Through this partnership, AbbVie had exclusive global rights to develop and commercialize Lupin’s MALT1 inhibitors.

It aligns with AbbVie’s strategic objectives to pursue drug development across a range of hematological cancers with limited treatment options.

The partnership also comes as part of Lupin’s strategies to develop and deliver a wide range of branded and generic formulations, biotechnology products, and APIs globally.

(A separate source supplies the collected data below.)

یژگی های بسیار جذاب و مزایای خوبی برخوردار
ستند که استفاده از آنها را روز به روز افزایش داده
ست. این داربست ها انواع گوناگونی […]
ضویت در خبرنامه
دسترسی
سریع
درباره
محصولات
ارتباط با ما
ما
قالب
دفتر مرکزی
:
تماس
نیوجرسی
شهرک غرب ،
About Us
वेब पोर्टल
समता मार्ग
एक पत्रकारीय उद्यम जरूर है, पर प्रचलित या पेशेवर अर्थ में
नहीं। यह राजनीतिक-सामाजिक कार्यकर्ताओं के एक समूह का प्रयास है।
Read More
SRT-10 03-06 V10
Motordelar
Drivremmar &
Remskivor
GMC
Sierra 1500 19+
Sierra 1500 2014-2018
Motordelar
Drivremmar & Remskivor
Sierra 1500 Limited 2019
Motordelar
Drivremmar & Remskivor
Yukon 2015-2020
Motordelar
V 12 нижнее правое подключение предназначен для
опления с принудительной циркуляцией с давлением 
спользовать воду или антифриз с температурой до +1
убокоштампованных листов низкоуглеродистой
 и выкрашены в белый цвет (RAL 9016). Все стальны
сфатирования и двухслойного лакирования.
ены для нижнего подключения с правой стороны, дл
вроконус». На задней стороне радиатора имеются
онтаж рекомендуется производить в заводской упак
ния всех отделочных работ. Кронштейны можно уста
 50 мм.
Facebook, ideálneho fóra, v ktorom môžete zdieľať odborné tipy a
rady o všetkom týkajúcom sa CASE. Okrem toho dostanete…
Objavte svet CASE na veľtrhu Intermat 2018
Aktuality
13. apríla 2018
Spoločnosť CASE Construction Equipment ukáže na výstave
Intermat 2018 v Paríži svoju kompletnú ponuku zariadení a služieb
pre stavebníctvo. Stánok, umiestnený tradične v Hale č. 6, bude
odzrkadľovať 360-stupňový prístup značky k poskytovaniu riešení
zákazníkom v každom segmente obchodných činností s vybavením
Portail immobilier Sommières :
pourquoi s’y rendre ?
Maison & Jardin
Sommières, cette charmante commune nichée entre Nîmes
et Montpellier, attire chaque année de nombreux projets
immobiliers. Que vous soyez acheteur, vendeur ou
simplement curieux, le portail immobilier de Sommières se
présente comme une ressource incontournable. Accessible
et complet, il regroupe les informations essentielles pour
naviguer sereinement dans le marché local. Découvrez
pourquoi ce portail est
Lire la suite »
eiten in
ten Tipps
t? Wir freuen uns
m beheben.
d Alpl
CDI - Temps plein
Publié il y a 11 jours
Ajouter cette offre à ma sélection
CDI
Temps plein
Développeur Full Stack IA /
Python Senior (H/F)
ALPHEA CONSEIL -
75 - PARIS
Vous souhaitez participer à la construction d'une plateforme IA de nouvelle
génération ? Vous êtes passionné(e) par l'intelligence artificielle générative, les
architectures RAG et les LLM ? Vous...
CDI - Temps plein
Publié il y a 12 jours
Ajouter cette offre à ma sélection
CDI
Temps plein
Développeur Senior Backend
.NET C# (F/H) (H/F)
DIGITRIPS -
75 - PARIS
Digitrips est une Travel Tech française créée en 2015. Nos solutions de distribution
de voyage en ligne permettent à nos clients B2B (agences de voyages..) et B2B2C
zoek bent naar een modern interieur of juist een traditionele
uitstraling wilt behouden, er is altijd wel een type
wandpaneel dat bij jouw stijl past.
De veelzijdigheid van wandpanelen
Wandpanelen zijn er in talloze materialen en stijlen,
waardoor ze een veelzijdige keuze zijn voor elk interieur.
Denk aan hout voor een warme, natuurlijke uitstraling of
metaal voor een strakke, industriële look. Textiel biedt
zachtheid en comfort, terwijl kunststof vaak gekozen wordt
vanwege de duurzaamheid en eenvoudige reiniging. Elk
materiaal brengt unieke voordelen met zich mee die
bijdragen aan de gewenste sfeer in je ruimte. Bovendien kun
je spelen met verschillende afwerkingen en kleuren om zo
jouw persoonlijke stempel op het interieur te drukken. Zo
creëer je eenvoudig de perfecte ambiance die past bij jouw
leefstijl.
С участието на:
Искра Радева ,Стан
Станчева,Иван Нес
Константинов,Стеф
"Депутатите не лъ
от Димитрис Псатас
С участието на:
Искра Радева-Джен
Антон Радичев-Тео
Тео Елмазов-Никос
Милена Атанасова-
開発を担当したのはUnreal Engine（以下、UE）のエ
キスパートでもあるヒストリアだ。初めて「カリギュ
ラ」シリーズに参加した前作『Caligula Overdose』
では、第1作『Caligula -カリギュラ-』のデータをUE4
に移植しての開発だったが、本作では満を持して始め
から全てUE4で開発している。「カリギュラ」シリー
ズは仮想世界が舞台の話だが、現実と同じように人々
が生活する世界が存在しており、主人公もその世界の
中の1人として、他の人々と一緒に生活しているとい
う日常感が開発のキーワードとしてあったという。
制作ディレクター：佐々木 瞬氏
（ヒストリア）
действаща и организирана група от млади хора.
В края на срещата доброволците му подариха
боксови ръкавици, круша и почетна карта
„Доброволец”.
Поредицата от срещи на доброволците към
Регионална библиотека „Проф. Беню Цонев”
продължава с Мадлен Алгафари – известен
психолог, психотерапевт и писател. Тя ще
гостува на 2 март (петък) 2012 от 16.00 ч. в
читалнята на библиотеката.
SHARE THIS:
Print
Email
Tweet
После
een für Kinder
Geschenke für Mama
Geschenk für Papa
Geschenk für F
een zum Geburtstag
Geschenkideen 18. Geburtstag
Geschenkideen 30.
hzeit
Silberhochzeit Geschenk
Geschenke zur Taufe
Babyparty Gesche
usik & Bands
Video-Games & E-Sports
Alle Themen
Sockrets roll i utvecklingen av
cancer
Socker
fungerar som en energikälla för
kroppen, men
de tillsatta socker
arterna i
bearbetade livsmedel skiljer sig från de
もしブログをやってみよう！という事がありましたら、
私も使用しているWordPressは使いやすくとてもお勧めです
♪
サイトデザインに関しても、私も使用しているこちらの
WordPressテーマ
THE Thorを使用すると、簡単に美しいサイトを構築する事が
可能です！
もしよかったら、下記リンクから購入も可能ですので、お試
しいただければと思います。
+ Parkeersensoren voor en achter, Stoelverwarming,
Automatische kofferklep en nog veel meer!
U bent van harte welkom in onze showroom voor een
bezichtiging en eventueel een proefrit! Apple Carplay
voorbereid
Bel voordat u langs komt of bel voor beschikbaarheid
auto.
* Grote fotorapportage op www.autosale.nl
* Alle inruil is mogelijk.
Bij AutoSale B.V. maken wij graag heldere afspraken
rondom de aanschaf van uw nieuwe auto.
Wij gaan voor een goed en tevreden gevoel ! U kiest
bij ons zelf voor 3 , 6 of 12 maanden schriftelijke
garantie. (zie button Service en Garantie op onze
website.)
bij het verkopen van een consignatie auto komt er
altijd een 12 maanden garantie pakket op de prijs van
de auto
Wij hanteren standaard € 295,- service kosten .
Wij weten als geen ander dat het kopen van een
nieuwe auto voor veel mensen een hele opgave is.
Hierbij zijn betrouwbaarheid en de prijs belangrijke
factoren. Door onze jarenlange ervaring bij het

US FDA clears Lupin’s Somerset manufacturing facility

In another significant milestone, the U.S. FDA has cleared Lupin’s manufacturing facility in Somerset County, New Jersey for commercial production of its Abbreviated New Drug Application for Cyanocobalamin Nasal Spray.

Lupin’s Cyanocobalamin Nasal Spray is currently available in the strength of 500 micrograms in one spray per bottle.

Cyanocobalamin Nasal Spray under the brand name RLD Nascobal is used to treat patients with vitamin B12 deficiency.

It is the therapeutic equivalent generic version of Nascobal Nasal Spray, which is a 500 mcg/spray manufactured by Par Pharmaceutical, a wholly owned Endo business.

Following the FDA approval, Lupin will begin commercial production of its Cyanocobalamin Nasal Spray at its manufacturing facility located in Somerset County.